Ficava muitas vezes quieto. Se lhe vissem o rosto todo ele era uma espécie de promontório para onde tudo o que era se escapulia - como na direcção do mar, como num mergulho veloz. E não se afastava dos outros para os evitar - mas no silêncio podia escutar melhor as suas vozes, relembrar-lhes infinitas vezes um sorriso mais aceso ou uma qualquer ideia que ele quisesse assentar, como com medo de que o vento a levasse. A saudade era isso mesmo - ouvir chamar em nós a voz de um outro nome, querer um corpo que nos sirva, um espaço onde possamos, enfim, parar enquanto a noite desce, devagar, com um rumor amplo de calor e cheiro a fruta.
E não sentia que os rostos fossem menos seus - gostava de os relembrar para não os perder - como uma passagem breve para ter a certeza que o amor ainda habita os lugares de sempre.
A luz que as memórias acendiam nele, usava-as como um antídoto. Como para se certificar que o tempo não levara as palavras, escritas num papel, que queria ver amarelecer.
Trazia todos para se sentarem, de novo, em volta de uma mesa numa noite aberta e funda como um olhar sincero. Coleccionava memórias - como páginas lidas e relidas vezes sem conta; ou um filme visto e revisto. E sempre sorria ao reparar num pormenor que o impacto do amor, assim a quente, o tinha impedido de ver. Como um pequeno toque, uma pequena cumplicidade que a visita que fazia permitia salvar do esquecimento. Compreender os outros é, frequentemente, vê-los em retrospectiva; chegar e sentarmo-nos à mesa dispostos a que a noite dure sempre; arranjar tempo para ver até onde se desenham os contornos que pusemos na face das horas.
E não lhe sabia a vida a roupa velha e gasta com que vestia os dias por vir. Viver é isso mesmo - reparar que os despojos do mundo, que carregamos todos, não raras vezes ainda nos servem.
Gostava de ver de perto - demorar a atenção no rosto de alguém que amava. E sentia-se bem nessa companhia sem corpo que chamava para perto de si.
Essa era talvez a verdadeira cumplicidade - a que sentimos existir sem corpos, porque exactamente se forja do que alimenta a lembrança e mora do lado de lá do espaço.

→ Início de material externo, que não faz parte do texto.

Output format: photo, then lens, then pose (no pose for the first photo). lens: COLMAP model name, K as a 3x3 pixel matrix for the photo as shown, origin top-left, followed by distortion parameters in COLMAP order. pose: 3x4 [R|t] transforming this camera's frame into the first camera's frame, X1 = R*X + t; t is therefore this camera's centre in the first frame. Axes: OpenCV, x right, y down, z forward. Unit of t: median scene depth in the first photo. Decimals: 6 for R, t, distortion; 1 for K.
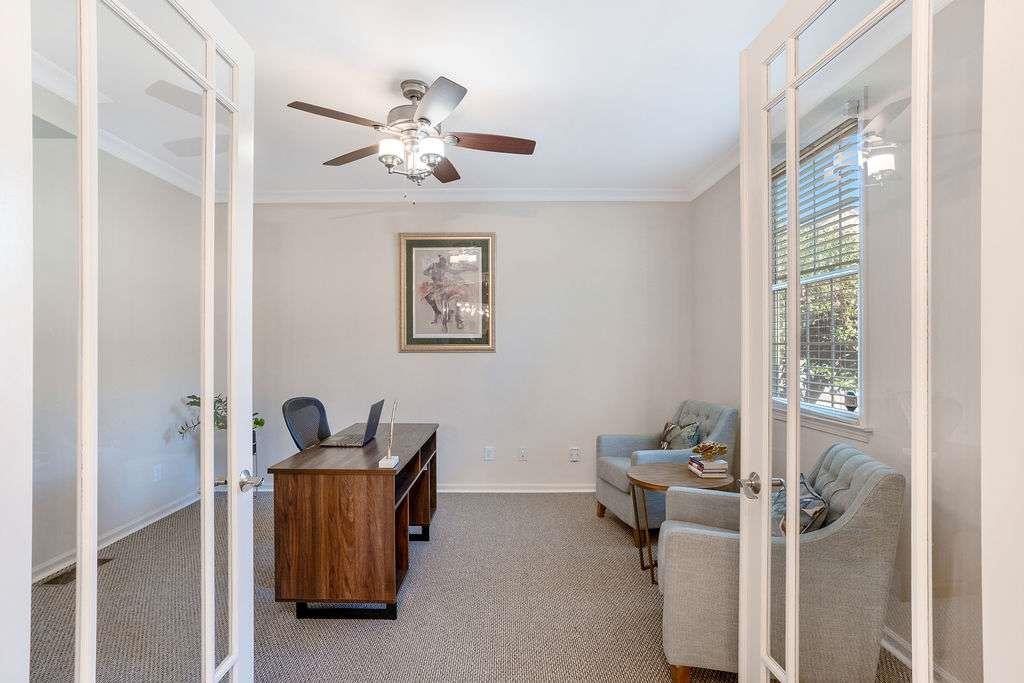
lens RADIAL K [[517.6, 0, 509.3], [0, 517.6, 345.4], [0, 0, 1]] dist [-0.010505, 0.001542]
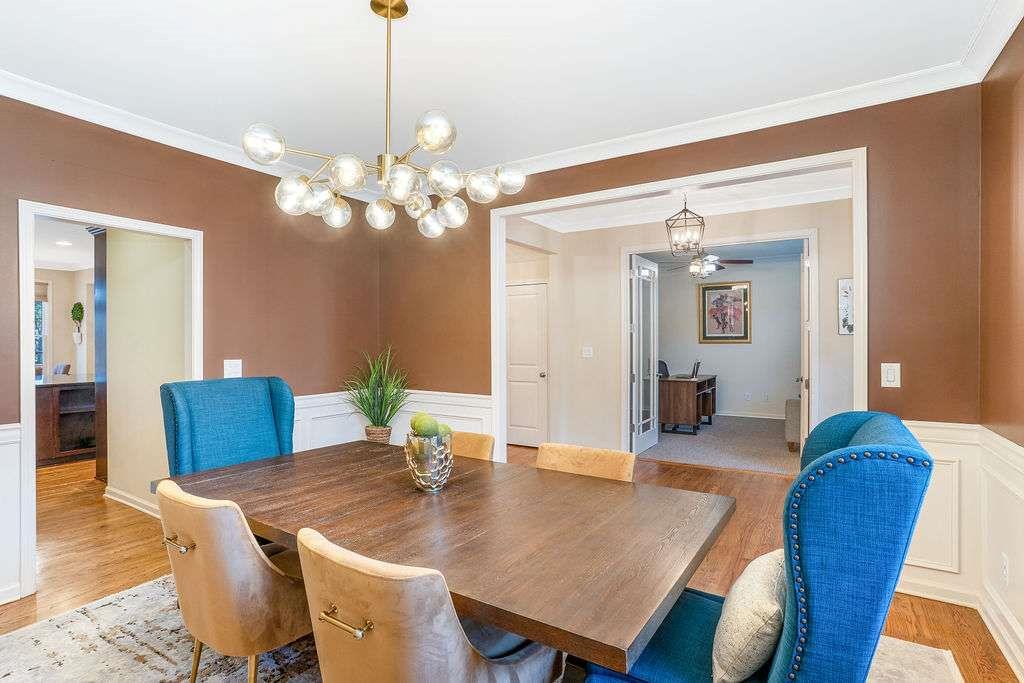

Ter tempo era reviver - era, muitas vezes, um agradecer silencioso pela profundidade de alguns momentos. E pensar que a sorte nos aconteceu. E guardar todo esse manancial espesso - isso a que chamamos passado - como um trunfo sobre as linhas que vamos ter de escrever mais à frente. A gramática da humanidade faz-se disso mesmo: da memória que a pele guarda escondida e cujo nome o sabe o nosso peito.